Неумолимый от обиды Ефимов обвиняет Довлатова, что он всегда использовал “литературу как ширму, как способ казаться”. И Довлатов отвечает на обвинение: “…и это, может быть, гораздо умнее, чем Вы думаете, – неисправимый стилист, он и здесь источает свой тонкий яд! – и имеет отношение не только ко мне, но и к литературе вообще, и даже во многих случаях объясняет эту литературу, потому что очень часто, чаще, чем кажется, писатель старается не раскрыть, а скрыть…”

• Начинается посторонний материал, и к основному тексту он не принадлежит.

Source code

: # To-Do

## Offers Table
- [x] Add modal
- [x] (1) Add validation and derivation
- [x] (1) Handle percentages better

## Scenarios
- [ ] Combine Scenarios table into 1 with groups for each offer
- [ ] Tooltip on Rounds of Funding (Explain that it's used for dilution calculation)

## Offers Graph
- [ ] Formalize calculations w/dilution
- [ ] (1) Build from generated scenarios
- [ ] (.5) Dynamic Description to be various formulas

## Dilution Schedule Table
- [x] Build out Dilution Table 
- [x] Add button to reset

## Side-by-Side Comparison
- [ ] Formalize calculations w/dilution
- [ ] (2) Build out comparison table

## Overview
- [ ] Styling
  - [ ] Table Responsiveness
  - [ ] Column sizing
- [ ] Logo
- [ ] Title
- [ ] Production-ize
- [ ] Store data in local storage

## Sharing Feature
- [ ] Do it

Лучший способ скрыть – молчать, он заказан писателю. А скрытничать вслух, сбивая себя и публику с толку, не всегда получается: пряча одни улики, писатель упускает из виду другие, вызывающие задним числом у читателя чуть ли не суеверное чувство. Вот герои переписки обсуждают оформление будущей книжки Довлатова. Автор недоволен: “О сером цвете невозможно даже подумать… (Неужели Вы искренне считаете, что сочетание светло-серого с темно-серым – ярче и привлекательнее черного или красного с белым?)… Хотелось бы выбрать между ярко-красным и густо-черным”.
2001
Обратная связь Самуил Лурье. Такой способ понимать. – М.: Независимая фирма “Класс”, 2007
Замечено – и наверняка не мной одним: если, изредка прерывая чтение, бросаешь взгляд на фотографию автора (разумеется, когда издание снабжено таковой), значит, книга или из рук вон плоха, или, наоборот, – нравится. В первом случае смотришь с недоуменным “ну и ну”, во втором – с симпатией и признательностью, как я не раз смотрел на фотопортрет Самуила Ароновича Лурье, автора книги эссе “Такой способ понимать”. Это – почти три десятка умных и непринужденных, то коротких, то более пространных очерков о литературе и писателях: зарубежных и отечественных – от Омара Хайяма до Михаила Булгакова. Исключения составляют два эссе – о Дубельте и о петербургском наводнении 1824 года, но каждый мало-мальски знакомый с историей русской литературы помнит, что и шеф жандармов, и разгул стихии имели известное отношение к отечественной словесности.